> [Exercise goal] Please retype every line of text in the entries below, character for character and in the same order. Leave the pictures out of your answer.

> [Entries provided]
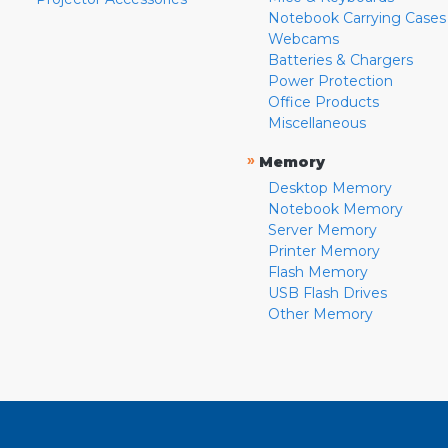
Notebook Carrying Cases
Webcams
Batteries & Chargers
Power Protection
Office Products
Miscellaneous
»
Memory
Desktop Memory
Notebook Memory
Server Memory
Printer Memory
Flash Memory
USB Flash Drives
Other Memory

> [Exercise response]
Notebook Carrying Cases
Webcams
Batteries & Chargers
Power Protection
Office Products
Miscellaneous
»
Memory
Desktop Memory
Notebook Memory
Server Memory
Printer Memory
Flash Memory
USB Flash Drives
Other Memory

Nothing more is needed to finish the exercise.